The problem for developed countries, the United States in particular, is that money is not a complete solution. In fact, it's likely that any money America does provide to Yemen will do a better job of padding Salah's coffers than helping the fight against terrorism. This is because, at least for now, Salah has a greater interest in supporting al-Qaeda fighters, who are an important part of Salah's strategy against the independence fighters in Yemen known as the Houthi. The Houthi have caused unrest in the north-western portion of Yemen for many years and Salah sees them as a major hindrance to peace.

The international community must choose its response carefully. Yemen lacks the oil much of the rest of the Middle East possesses, so compared to states like Saudi Arabia, Iraq and Iran, it's without a dependable source of wealth. It's also likely that Sanaa, Yemen's capital, will be the first capital city in the world to run out of water. Once political unrest is added, along with a corrupt government, the possibility of Yemen becoming a failed state is high. This is the most undesirable outcome, as what little control the developed world has in Yemen's future will be lost if the state collapses.

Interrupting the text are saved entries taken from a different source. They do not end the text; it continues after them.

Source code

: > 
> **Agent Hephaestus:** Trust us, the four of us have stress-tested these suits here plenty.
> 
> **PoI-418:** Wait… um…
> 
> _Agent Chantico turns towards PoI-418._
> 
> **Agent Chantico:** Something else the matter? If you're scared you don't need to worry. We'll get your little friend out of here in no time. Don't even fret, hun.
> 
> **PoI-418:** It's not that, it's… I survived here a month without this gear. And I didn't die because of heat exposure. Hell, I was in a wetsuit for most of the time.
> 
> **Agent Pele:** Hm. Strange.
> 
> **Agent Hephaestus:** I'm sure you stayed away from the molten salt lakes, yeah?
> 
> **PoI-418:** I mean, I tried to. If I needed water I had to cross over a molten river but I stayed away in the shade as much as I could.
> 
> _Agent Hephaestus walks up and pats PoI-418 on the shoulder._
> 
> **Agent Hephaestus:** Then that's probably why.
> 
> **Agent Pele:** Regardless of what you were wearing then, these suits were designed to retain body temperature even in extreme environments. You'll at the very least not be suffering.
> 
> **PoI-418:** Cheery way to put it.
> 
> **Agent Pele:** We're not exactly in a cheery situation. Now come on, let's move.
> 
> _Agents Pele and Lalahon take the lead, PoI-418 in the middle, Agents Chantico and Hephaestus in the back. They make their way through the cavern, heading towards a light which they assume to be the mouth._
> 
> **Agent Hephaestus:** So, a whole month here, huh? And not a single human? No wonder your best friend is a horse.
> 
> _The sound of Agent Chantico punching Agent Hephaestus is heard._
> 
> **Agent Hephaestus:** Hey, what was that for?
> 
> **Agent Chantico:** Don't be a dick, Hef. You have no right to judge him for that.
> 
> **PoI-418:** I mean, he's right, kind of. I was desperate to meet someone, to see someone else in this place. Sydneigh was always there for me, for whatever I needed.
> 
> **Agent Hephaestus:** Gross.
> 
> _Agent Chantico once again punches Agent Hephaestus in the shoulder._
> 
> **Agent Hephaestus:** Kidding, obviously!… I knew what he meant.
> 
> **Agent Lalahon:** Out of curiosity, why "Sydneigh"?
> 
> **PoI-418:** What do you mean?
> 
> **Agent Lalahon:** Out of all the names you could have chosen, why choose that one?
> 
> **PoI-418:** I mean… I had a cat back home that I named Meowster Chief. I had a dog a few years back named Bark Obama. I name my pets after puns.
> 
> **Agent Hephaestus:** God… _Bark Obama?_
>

Of all the pragmatic options available, the best choice is to use diplomatic pressure to convince Salah to reform. Alternatively, outside countries could make a concerted effort to see a fair election take place. This isn't likely, however, because the corruption is too widespread for a new leadership to fix the problems single-handedly. By diplomatic pressure I don't mean sanctions: Yemen is too impoverished for sanctions to do any good, and the example of Iraq showed the potential for leaders to dig in their heels when pressed too far. Using sanctions is valuable when the general population has control over the circumstances; an absence of electoral choice is not such a case. In addition, the Yemeni population has endured enough harm.

Despite its long term appeal, few countries are willing to invest in another Afghanistan, or worse, Iraq. The stakes are high if they don't, though. So long as al-Qaeda and its affiliates are using Yemen as a training ground, the value of reforming the state is great. After all, its geographical location means that there is potential for development, even without the natural resources other Arab countries possess. Next to doing nothing at all, the worst solution is to simply send money.